• Data to use:
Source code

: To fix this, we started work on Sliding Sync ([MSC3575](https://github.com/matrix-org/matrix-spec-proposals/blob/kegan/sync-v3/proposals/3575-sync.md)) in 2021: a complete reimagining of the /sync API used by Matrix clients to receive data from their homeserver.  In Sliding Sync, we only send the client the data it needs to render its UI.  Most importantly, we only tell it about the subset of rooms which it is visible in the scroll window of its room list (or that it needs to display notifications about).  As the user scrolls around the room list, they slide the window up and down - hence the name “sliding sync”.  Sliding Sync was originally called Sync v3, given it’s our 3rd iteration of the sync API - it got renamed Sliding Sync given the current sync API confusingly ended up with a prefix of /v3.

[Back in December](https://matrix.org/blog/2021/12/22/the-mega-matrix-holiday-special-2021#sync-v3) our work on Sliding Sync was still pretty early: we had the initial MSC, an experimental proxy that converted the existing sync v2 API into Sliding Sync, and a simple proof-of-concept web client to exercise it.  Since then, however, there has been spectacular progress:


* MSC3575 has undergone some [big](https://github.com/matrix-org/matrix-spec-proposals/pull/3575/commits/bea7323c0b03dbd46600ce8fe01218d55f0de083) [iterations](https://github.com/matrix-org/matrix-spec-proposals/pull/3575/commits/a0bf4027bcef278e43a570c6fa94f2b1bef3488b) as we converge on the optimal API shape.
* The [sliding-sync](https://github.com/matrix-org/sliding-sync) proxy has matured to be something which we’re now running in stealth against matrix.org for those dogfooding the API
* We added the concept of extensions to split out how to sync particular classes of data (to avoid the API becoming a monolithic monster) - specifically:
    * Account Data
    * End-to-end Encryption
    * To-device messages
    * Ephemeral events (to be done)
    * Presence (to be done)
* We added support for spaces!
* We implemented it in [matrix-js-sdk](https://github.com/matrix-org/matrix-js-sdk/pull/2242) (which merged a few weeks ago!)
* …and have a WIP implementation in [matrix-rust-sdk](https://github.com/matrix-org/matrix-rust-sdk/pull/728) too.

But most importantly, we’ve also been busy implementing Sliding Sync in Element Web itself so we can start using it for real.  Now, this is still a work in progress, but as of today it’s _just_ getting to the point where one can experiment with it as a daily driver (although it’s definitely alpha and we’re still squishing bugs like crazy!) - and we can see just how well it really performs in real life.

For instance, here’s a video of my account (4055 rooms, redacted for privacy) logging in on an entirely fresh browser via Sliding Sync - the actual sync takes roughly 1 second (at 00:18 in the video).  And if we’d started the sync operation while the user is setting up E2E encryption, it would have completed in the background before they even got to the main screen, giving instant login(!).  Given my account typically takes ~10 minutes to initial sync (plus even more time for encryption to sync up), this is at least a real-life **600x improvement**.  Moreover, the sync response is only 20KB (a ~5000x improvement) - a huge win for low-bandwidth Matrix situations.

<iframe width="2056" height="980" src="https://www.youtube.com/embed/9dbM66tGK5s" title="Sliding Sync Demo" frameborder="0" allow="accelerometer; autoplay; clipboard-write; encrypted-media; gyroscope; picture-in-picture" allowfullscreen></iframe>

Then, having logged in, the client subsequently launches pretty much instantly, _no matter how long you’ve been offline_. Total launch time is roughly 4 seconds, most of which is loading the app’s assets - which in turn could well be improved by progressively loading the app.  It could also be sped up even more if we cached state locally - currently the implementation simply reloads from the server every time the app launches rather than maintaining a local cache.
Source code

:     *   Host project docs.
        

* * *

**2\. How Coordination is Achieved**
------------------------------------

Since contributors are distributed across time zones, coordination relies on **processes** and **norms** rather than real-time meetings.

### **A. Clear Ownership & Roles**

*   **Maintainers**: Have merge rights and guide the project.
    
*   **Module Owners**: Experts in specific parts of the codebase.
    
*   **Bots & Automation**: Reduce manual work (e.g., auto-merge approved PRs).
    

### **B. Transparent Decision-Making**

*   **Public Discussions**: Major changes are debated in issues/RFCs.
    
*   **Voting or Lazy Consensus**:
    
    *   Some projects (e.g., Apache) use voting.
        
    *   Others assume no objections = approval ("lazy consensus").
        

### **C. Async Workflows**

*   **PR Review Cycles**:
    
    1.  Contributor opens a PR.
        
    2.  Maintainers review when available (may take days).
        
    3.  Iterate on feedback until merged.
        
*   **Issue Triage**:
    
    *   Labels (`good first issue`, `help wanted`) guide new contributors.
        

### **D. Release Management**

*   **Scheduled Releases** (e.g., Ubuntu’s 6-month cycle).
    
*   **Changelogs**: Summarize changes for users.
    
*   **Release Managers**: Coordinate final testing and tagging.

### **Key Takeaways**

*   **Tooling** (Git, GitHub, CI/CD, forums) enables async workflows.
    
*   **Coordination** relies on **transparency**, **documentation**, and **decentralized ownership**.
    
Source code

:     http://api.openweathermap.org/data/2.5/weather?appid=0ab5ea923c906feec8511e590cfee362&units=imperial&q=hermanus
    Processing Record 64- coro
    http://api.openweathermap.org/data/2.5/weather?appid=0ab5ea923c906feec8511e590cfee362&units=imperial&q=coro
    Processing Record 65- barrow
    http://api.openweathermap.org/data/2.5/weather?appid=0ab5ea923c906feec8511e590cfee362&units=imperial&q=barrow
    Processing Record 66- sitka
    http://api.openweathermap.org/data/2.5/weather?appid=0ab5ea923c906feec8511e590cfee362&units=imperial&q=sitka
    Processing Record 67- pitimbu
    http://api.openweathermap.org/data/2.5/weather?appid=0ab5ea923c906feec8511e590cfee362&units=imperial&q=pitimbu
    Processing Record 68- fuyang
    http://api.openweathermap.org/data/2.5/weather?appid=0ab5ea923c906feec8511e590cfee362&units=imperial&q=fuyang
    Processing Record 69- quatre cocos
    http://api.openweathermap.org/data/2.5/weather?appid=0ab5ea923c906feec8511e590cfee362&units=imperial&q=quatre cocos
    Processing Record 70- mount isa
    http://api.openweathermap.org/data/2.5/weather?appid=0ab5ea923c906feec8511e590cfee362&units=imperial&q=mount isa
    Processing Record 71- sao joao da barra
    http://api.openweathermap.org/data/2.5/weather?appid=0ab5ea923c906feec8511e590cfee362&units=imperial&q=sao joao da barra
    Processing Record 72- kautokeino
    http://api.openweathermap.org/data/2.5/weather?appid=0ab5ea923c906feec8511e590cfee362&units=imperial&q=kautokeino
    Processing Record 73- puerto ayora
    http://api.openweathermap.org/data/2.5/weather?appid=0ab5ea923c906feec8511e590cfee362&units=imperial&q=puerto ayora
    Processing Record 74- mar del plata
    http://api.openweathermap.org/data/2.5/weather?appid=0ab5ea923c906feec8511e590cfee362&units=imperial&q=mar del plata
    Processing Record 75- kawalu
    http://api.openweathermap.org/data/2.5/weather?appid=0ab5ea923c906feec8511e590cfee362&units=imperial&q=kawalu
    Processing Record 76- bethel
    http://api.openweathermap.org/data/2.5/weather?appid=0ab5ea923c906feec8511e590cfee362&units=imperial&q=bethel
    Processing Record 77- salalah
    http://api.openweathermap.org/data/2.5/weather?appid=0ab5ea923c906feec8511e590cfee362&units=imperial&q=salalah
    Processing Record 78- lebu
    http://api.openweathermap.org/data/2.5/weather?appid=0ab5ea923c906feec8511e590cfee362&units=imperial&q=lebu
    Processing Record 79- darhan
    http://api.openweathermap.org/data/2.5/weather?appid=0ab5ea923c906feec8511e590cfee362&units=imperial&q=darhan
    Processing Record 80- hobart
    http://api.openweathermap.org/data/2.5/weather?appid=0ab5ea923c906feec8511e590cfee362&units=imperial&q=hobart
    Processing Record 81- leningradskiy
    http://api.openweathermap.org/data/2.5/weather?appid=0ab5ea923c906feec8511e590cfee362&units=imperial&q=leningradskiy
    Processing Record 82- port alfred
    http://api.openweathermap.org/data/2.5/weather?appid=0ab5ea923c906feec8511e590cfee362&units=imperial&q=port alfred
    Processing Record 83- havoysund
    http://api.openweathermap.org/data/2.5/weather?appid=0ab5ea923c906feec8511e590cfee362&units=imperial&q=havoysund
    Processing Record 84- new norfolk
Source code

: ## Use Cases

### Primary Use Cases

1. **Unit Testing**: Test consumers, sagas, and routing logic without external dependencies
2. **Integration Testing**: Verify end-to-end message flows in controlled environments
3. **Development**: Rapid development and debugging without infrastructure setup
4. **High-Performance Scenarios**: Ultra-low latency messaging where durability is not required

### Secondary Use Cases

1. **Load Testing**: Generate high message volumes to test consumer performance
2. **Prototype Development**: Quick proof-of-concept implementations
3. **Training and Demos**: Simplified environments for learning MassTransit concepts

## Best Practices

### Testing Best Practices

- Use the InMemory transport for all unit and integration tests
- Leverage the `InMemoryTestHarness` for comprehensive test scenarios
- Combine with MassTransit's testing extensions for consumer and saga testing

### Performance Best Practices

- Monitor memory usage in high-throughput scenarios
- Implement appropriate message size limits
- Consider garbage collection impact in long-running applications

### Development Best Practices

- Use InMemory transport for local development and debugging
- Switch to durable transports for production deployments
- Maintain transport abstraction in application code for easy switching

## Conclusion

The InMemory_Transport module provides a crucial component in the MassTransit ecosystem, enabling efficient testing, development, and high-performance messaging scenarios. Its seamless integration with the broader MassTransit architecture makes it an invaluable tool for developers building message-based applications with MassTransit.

• To-do item: Where a line in the records above includes the string "merged", show it.

• Result of the exercise:
* We implemented it in [matrix-js-sdk](https://github.com/matrix-org/matrix-js-sdk/pull/2242) (which merged a few weeks ago!)
    3.  Iterate on feedback until merged.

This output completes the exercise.